Emma Raducanu prima dello US Open
Tutti hanno sottolineato la molteplicità di nazioni legate all’origine e alla formazione di Raducanu. Padre rumeno, madre cinese (Emma con la madre parla in mandarino), e nascita in Canada, a Toronto. Sicuramente avere genitori provenienti da continenti e culture diverse influisce sulla crescita di qualsiasi individuo. Se però ci limitiamo all’aspetto tennistico, credo vada sottolineato che Raducanu è al 100% inglese. È molto più inglese lei di altre tenniste che hanno giocato di recente con la bandiera britannica. Per esempio Laura Robson (grande talento penalizzato dai problemi fisici) si era parzialmente formata in Australia, così come Johanna Konta, ungherese di nascita e poi cresciuta tennisticamente anche in Spagna.

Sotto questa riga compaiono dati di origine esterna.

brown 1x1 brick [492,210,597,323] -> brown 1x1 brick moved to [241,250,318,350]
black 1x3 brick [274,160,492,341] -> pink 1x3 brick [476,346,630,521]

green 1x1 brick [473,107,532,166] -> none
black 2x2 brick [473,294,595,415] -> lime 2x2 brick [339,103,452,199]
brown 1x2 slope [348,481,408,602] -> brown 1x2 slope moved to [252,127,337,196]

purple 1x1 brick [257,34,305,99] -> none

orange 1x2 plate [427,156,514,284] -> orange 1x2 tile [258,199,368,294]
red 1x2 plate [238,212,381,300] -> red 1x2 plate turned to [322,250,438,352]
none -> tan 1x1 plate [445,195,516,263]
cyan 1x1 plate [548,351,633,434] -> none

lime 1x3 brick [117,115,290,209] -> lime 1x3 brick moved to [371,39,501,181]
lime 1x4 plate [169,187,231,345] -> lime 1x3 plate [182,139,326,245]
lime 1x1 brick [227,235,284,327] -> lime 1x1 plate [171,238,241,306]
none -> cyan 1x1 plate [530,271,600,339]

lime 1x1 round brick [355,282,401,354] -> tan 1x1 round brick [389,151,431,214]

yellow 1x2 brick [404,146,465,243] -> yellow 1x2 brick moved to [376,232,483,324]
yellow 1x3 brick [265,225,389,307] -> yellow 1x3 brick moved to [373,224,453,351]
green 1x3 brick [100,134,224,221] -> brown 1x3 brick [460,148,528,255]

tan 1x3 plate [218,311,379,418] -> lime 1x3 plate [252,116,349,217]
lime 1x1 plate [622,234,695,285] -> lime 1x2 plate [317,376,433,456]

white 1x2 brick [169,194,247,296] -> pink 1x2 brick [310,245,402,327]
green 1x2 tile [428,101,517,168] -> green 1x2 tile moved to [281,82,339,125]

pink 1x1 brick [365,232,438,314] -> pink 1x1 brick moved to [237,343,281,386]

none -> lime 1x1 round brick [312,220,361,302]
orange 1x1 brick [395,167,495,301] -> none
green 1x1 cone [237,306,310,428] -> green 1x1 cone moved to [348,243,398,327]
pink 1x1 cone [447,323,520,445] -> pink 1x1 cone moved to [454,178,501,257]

Emma Raducanu no: dopo il trasloco dal Canada in Inghilterra quando lei aveva due anni, ha seguito tutta la trafila di una giovane di talento, appoggiata e seguita dai tecnici messi a disposizione dalla LTA (Lawn Tennis Association). Ricordo che la LTA è una delle federazioni più ricche e potenti nel tennis, grazie ai proventi e al prestigio legati allo Slam.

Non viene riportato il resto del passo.